Daru’l-Ulum Diyobend Ekolü
Hind alt kıtasının İngiliz hakimiyeti yıllarında teşekküle eden en büyük ve köklü ekol, Diobendi ekolüdür. Diyobendilerin bugün Pakistan başta olmak üzere, Hindistan, Afganistan, Bangladeş, Keşmir ve Güney Afrika’da çok büyük etkinlikleri bulunmaktadır. Diyobend medresesi 30 Mayıs 1866 tarihinde Muhammed Kasım Nanevtevi (1832-1880), Reşid Ahmed Gangohi’nin (1825-1905) öncülüğünde bir grup alim tarafından Delhi’ye 90 mil uzaklıktaki Diobend kasabasında Çatta mescidinde kuruldu. İngilizlerin siyasi bir oluşuma ve kuruluşa izin vermedikleri bir dönemde kurulan medrese aradan uzun bir zaman geçmeden bütün bölümleri olan mütakamil bir Daru’l-Ulum (üniversite) şeklini aldı. İlk olarak Çatta mescidinde faaliyet gösteren Diyobend medresesi eğitim programını tatbikteki ciddiyeti ve Hind alt kıtasındaki çeşitli eğilimleri belli ölçüde içinde barındırması sebebiyle büyük ilgi uyandırdı ve zamanla mevcut şartları içerisinde talepleri karşılayamaz oldu. Darululum Diyobend 230 dershanesi, 400 kadar odası, 8 öğrenci yurdu ve büyük bir kütüphanesi olan bir üniversite haline geldi. Nanevtevi’nin 48 gibi erken bir yaşta vefatı sevenlerini üzdüğü gibi medrese için de büyük bir kayıp oldu. Daru’l-Ulum’un idaresi ondan sonra Reşid Ahmed Gangohi’ye geçti. 1905 yılında onunda vefatıyla medresenin ilk talebi olup on beş yıldır baş müderris bulunan Mahmud Hasan (1851-1920)’ın idaresine geçti. Mahmud Hasan’ın zamanında Darululum’un maddi gelişimine paralel olarak eğitim kalitesi de yükseldi. Kısa zamanda şöhreti tüm islam aleminde duyulan medreseye başta Afganistan, Türkistan, Orta Asya ve Uzak Doğu olmak üzere pek çok yerden talebe geldi. Mahmud Hasan’ın attığı önemli adımlardan birisi de medrese ile mektebi barıştırmak maksadıyla modern eğitimi temsil eden Aligarh koleji ile hoca ve talebe değişimi anlaşması yapmak oldu. Böylece Aligarh’taki dini eksikliğini Diyobend, Diyoben’deki müsbet ilim ve ingilizce dili eksikliğini de Aligarh karşılayacaktır. Hindistan’da hizmetler sebebiyle Mahmud Hasan’a ‘Şeyhu’l-Hind’ ünvanı verilmiş ve 1919’dan sonra adıyla birlikte bu ünvanı ile anılır olmuştur.

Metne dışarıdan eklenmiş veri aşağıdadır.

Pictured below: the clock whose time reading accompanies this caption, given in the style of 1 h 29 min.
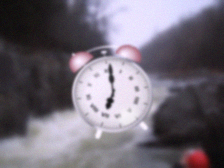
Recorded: 7 h 01 min
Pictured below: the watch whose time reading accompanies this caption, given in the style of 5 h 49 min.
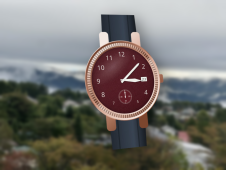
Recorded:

Daru’l-Ulum’un Osmanlı ile bağları
Darülulum Diyobend Osmanlı devletine yönelik başlatılan Traplusgarp (1911-1912) ve Balkan (1912-1913) savaşlarının yarattığı infial sebebiyle Hindistan’da ingilizlere karşı başlatılan Hilafet Hareketine katıldı. Hareketin içinde çok aktif olarak yer alan Diyobend uleması, bu yoldaki mücadelesi İngiliz hakimiyeti sona erip, Pakistan kuruluncaya değin sürdü. Hilafet hareketi, Türkiye’nin yüzyılın başlarında zor durumda olduğu bir dönemde, Hind alt kıtasında yaşamış insanlardan maddi anlamda büyük meblağda bir yardım toplayarak Halide Edip Adıvar aracılığıyla Türkiye’ye gönderdiler. Hala bile ileri gelen Diyobendi uleması Halide Edip Adıvar’ı anıp dururlar. Diyobendiler, Osmanli devleti’ni ilgilendiren milletlerarası her meselede daima Osmanlı devletin tarafını tutmuşlardır. Başbakanlık Osmanlı arşivi’ndeki belgeler, özellikle Sultan II. Abdülhamid devrinde aradaki ilişkilerin çok iyi olduğunu göstermektedir. Mesela bizzat Abdülhamid’in emriyle Daru’l-uUlum’a İstanbul’dan Arapça ve Farsça yüzlerce el yazması kitap gönderilmiştir.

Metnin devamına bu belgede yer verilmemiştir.